# What you should do
Look through the material beneath and copy each line with the word "pixels".

# Material for this task
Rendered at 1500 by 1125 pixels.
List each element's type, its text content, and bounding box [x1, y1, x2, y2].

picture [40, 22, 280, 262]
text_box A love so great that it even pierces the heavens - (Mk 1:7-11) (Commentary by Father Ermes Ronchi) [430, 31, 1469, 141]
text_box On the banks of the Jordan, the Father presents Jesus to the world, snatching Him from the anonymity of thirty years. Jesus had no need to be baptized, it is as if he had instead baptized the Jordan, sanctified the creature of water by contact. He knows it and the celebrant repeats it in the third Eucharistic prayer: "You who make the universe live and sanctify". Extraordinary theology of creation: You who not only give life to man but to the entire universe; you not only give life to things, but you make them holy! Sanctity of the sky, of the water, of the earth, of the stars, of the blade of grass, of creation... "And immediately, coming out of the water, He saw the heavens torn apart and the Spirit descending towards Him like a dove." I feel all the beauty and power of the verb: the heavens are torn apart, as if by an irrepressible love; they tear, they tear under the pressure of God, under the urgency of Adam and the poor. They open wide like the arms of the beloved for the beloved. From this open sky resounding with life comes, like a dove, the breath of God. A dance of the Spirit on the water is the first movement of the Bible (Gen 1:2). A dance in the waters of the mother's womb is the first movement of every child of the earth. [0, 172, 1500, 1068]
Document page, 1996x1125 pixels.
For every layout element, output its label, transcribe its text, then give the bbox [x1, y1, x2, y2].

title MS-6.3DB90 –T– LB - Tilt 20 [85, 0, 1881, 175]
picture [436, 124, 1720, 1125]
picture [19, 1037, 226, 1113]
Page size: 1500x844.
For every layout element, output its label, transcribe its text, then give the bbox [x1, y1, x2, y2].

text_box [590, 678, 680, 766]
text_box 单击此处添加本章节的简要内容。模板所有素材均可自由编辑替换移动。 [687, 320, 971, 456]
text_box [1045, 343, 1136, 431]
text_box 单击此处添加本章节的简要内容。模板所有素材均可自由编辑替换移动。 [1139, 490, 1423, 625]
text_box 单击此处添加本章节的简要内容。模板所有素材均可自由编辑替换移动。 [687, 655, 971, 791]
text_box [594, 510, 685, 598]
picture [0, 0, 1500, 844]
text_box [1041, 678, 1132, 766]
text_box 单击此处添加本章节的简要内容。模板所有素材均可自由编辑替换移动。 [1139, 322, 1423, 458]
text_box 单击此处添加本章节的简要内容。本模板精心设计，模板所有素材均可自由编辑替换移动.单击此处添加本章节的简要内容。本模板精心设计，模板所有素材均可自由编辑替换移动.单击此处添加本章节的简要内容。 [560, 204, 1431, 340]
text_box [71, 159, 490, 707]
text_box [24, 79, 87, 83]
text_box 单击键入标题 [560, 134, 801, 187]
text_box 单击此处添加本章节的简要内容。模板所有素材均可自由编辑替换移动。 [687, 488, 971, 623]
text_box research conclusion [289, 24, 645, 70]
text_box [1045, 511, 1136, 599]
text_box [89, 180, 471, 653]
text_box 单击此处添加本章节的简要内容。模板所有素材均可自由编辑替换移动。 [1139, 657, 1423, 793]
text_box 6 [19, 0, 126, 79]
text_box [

# Exercise response
Rendered at 1500 by 1125 pixels.
Document page, 1996x1125 pixels.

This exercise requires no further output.